A sorcerer wearing the head of a huge white ox with curling horns steps atop the altar in the middle of the stone
circle. The Chief. He holds up a limp body in offering to the light. It blazes a bit brighter.

“It’s working,” one of the rebels says. He starts to move forward, but Zeke grabs his shirt and yanks him back.

“Not until the last minute,” she says. “The portal isn’t fully formed yet.”

The rebels lean forward on the balls of their feet, ready to pounce at any moment. They practically vibrate with anticipation.

The Chief tosses the body to the side. Another teen climbs shakily up to the altar. My mind screams out a plea for him to stop, but the rest of my body behaves like I’m going to sleep. The Chief lifts the boy up to the light.

A stir goes through the ranks of sorcerers. That’s when I notice a robed body slumped on the ground near the back of the huge group, his torch spilled in front of him and an arrow sticking out of his back. Another sorcerer quickly picks up the torch and stomps on its flame, but an arrow pierces his side too, and a second later, he’s fallen on top of the first downed man. Two more sorcerers go down within seconds. A dark shape whizzes across the sky.

“What the…,” Eminem mutters.

Someone’s picking off the sorcerers. Hope flashes hot inside my ice-cold body.
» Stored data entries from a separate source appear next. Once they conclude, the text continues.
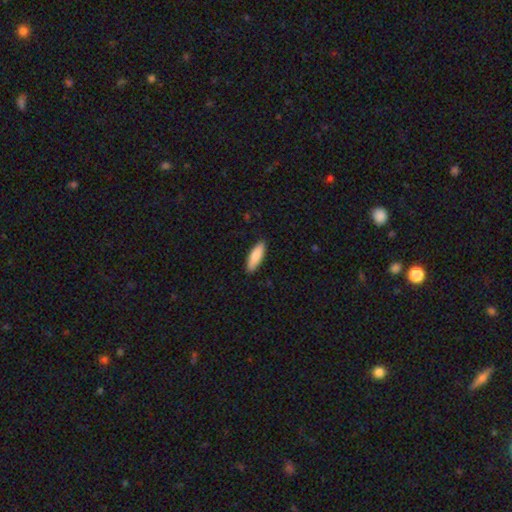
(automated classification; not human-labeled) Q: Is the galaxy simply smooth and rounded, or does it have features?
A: smooth — 84%.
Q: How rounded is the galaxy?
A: in between — 52%.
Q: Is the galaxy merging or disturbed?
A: none — 89%.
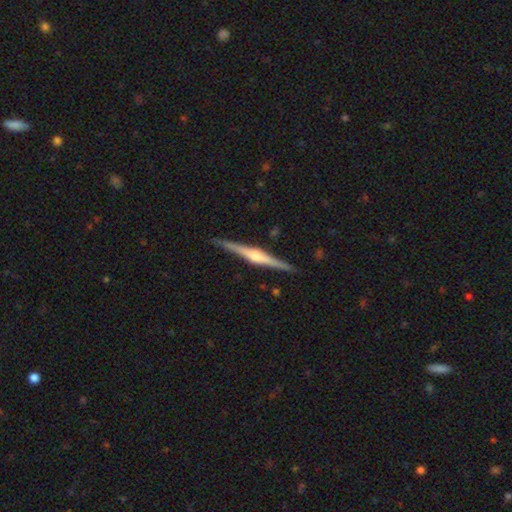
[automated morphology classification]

“Stop him!” the Chief yells.

Three sorcerers leap up from the ground and set off
toward the mysterious archer. One holds out his hand, and a fireball blasts from his palm. It misses by a wide margin and strikes the mountainside so hard that the ground rumbles under my feet. Huge flames soar into the sky.

The figure moves fast, dodging his pursuers as he circles around the mountain so quickly I can hardly follow his movements. He swoops in close to the stone formation and picks off one, two, three more sorcerers in the span of a second. But in that short amount of time, the sorcerers in pursuit close the gap between them.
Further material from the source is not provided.